*Trecho selecionado*.
☆ ☆ ☆
Um mandato inédito
Elio Gaspari*
Os eleitores deram ao PT um mandato inédito na história nacional.
Um mesmo partido ficará no poder nacional por 16 anos sucessivos. A doutora
Dilma reelegeu-se num cenário de dificuldades econômicas e políticas igualmente
inéditas. Lula recebeu de Fernando Henrique Cardoso um país onde se
restabelecera o valor da moeda. Ela recebe dela mesma uma economia travada.
Tendo percebido o tamanho da encrenca, em setembro anunciou a substituição do
ministro Guido Mantega. Por quem, não disse. Para quê, muito menos. A
dificuldade política será maior. As petrorroubalheiras devolveram o PT ao
pesadelo do mensalão. Em 2005, o comissariado se blindou e, desde então,
fabrica teorias mistificadoras, como a do caixa dois, ou propostas
diversionistas como a da necessidade de uma reforma política. Pode-se precisar
de todas as reformas do mundo, mas o que resolve mesmo é a remessa dos ladrões
para a cadeia.
O
Supremo Tribunal Federal deu esse passo, formando a bancada da Papuda. Foi a
presença de Marcos Valério na prisão que levou o ‘‘amigo Paulinho’’ a preferir
a colaboração à omertà mafiosa.
☆ ☆ ☆
*Informações extraídas*.
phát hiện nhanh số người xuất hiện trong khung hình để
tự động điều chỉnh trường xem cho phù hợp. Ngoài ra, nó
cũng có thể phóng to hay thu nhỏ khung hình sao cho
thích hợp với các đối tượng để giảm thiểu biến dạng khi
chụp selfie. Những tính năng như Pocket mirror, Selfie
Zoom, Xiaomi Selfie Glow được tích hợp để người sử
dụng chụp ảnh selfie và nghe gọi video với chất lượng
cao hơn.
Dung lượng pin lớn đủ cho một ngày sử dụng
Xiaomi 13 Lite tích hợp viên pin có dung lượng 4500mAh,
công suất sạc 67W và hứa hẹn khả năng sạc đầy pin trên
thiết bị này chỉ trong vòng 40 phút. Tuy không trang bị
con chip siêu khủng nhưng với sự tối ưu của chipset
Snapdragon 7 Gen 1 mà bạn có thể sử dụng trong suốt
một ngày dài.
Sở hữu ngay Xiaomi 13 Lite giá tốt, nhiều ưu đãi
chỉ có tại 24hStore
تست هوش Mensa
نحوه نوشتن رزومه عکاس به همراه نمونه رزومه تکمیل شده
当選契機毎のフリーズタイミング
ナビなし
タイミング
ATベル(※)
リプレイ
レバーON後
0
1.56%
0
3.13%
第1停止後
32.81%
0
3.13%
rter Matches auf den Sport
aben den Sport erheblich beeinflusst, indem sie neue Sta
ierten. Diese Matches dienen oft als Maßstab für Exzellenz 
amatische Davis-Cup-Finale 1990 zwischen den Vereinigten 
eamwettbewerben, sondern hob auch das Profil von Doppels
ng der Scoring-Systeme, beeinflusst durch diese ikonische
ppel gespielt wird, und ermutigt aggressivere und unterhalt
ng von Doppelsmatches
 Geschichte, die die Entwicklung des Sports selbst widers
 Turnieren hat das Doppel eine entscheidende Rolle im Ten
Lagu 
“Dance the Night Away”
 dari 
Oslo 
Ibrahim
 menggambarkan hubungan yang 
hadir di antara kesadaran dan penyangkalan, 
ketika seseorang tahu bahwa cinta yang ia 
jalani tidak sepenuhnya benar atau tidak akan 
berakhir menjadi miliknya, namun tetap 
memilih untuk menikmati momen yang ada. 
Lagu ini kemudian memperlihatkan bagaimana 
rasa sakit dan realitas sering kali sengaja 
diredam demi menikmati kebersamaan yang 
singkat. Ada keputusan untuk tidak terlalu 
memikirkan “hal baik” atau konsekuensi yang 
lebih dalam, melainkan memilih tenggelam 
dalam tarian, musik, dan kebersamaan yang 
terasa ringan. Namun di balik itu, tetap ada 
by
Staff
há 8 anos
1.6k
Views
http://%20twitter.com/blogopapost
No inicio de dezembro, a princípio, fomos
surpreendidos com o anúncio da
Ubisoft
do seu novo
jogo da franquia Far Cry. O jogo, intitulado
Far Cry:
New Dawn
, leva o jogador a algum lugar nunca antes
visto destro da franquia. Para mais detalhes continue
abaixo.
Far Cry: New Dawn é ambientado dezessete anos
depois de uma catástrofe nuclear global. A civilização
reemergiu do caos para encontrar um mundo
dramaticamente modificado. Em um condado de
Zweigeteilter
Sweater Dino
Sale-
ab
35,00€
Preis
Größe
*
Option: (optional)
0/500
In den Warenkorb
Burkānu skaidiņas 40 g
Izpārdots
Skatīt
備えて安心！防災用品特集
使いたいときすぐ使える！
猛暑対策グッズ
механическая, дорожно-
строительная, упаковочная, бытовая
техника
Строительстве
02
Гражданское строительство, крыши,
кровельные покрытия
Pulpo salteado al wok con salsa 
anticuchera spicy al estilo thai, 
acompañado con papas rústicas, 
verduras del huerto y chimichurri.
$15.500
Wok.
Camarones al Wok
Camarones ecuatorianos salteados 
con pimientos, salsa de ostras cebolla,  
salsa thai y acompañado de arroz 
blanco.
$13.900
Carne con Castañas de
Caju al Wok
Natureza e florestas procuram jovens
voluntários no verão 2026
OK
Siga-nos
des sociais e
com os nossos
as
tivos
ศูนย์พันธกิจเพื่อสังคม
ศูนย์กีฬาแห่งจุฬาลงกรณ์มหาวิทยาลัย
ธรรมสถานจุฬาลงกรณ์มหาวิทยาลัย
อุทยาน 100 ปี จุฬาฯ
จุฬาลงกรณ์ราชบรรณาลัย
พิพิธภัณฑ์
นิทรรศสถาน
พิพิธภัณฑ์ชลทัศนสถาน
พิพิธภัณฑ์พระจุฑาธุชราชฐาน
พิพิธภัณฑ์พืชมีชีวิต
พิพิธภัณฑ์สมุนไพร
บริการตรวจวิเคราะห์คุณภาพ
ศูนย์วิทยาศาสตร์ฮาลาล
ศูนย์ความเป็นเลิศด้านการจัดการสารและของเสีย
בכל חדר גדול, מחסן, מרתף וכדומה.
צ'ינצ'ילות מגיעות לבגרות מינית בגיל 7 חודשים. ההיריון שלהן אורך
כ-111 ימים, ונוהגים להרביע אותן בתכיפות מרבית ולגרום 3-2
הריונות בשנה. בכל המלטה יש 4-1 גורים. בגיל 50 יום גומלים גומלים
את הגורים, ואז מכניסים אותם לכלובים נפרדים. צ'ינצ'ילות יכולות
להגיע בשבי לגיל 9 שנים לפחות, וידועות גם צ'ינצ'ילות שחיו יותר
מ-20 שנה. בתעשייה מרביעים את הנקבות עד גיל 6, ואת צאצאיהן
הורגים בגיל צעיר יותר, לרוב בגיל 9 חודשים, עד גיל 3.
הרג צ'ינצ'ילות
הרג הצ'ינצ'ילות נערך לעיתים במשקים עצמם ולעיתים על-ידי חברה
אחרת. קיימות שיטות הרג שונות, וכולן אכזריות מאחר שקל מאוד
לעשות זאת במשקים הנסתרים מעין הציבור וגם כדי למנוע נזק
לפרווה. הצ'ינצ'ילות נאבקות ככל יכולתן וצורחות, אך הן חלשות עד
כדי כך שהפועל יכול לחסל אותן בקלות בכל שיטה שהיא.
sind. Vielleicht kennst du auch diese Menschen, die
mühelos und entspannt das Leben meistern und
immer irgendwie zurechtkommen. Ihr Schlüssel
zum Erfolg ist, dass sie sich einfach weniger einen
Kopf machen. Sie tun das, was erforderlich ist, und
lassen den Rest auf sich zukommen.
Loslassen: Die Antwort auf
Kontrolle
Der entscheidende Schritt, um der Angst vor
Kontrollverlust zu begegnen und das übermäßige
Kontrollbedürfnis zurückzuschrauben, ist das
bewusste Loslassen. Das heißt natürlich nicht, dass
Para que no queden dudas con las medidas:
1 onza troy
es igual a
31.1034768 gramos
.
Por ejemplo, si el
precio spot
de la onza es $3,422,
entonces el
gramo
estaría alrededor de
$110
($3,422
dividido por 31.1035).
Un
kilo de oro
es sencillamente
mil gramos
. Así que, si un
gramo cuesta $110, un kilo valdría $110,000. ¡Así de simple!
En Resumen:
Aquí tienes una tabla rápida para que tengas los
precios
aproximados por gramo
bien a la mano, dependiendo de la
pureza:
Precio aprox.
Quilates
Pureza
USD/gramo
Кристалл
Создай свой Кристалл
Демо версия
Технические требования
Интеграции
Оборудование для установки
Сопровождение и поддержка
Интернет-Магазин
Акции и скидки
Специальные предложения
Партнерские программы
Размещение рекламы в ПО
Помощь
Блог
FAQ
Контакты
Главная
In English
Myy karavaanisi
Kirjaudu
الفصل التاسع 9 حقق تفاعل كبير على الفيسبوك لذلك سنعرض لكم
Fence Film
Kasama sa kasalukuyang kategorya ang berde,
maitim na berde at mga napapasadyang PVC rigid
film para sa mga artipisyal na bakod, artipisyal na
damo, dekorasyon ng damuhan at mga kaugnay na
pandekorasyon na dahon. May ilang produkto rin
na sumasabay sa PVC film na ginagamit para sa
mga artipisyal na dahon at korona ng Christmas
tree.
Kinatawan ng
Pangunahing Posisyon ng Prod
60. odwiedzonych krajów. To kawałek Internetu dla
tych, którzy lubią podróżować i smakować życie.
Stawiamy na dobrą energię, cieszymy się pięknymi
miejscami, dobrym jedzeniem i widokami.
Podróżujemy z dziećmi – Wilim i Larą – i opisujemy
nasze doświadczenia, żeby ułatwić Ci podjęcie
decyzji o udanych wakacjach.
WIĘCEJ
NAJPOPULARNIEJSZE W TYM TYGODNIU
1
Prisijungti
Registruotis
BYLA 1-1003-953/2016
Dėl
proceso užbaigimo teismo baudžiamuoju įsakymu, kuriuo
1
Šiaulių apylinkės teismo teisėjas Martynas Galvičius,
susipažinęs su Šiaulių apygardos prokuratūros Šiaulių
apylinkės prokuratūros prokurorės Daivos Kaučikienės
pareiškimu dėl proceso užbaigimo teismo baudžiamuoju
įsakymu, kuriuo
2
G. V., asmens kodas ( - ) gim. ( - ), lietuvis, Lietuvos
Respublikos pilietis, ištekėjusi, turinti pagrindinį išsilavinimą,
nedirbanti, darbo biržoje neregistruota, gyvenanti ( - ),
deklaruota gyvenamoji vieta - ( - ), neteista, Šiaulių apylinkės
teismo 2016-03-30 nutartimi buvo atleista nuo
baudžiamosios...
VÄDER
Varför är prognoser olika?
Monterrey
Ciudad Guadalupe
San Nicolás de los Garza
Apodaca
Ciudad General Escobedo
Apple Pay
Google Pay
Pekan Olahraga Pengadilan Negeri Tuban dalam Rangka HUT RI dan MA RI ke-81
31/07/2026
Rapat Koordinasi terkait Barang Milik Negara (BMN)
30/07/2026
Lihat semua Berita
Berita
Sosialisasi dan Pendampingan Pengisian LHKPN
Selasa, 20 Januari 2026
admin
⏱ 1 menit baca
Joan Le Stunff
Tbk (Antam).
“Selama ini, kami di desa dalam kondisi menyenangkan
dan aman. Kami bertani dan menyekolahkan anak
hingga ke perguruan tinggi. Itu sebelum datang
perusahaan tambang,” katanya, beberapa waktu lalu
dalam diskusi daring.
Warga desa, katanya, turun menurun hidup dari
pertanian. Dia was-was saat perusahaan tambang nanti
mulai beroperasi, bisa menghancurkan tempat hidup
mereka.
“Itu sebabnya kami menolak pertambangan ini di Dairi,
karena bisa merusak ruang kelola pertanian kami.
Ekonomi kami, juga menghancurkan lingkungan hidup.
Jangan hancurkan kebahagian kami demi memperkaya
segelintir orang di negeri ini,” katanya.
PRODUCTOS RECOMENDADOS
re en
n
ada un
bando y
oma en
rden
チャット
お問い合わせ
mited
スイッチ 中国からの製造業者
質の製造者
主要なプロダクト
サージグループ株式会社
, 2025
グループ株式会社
☆ ☆ ☆
*Tarefas*.
1. Traduza para o inglês esta frase do artigo sobre o mandato do PT: “Os eleitores deram ao PT um mandato inédito na história nacional.”
2. Reproduza palavra por palavra o artigo sobre o mandato do PT, desde "Tendo percebido o" até "para a cadeia.".
3. Com base no artigo sobre o mandato do PT, responda:
(a) Por quantos anos sucessivos um mesmo partido ficará no poder nacional?
(b) Em que mês foi anunciada a substituição do ministro Guido Mantega?
(c) Em que ano o comissariado se blindou?
Os registros não têm relação com o artigo sobre o mandato do PT.

*Resultados em ordem*.
1. Voters gave the PT an unprecedented mandate in the nation's history.

2.
Tendo percebido o tamanho da encrenca, em setembro anunciou a substituição do
ministro Guido Mantega. Por quem, não disse. Para quê, muito menos. A
dificuldade política será maior. As petrorroubalheiras devolveram o PT ao
pesadelo do mensalão. Em 2005, o comissariado se blindou e, desde então,
fabrica teorias mistificadoras, como a do caixa dois, ou propostas
diversionistas como a da necessidade de uma reforma política. Pode-se precisar
de todas as reformas do mundo, mas o que resolve mesmo é a remessa dos ladrões
para a cadeia.

3.
(a) Por 16 anos.
(b) Em setembro.
(c) Em 2005.